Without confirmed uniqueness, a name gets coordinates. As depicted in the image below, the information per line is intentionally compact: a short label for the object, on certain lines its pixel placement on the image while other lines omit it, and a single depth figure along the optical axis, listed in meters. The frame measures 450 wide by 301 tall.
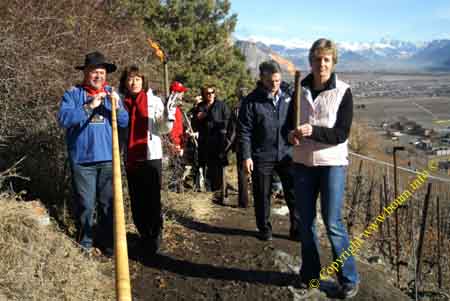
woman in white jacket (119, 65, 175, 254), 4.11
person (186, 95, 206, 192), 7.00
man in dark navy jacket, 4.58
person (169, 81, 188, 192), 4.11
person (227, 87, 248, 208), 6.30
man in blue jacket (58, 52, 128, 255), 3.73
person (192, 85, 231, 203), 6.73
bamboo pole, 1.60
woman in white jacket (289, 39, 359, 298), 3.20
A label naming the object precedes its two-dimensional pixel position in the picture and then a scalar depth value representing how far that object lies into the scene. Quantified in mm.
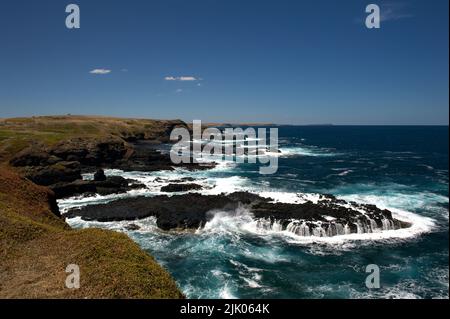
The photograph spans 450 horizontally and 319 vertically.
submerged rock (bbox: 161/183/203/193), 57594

...

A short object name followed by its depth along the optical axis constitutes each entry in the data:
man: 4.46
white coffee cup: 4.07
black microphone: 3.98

(Action item) Repeat, without pictures, exactly the lines of the data above from the one containing "person (192, 85, 231, 203), 6.73" through the one containing "The photograph spans", including both and adding nothing.

(Task solution)
person (192, 85, 231, 203), 6.73
bamboo pole, 1.60
woman in white jacket (289, 39, 359, 298), 3.20
A label naming the object precedes its two-dimensional pixel position in the picture and then a scalar depth value representing how far that object lies into the scene. Quantified in mm.
The photograph spans 450 horizontally and 319 vertically.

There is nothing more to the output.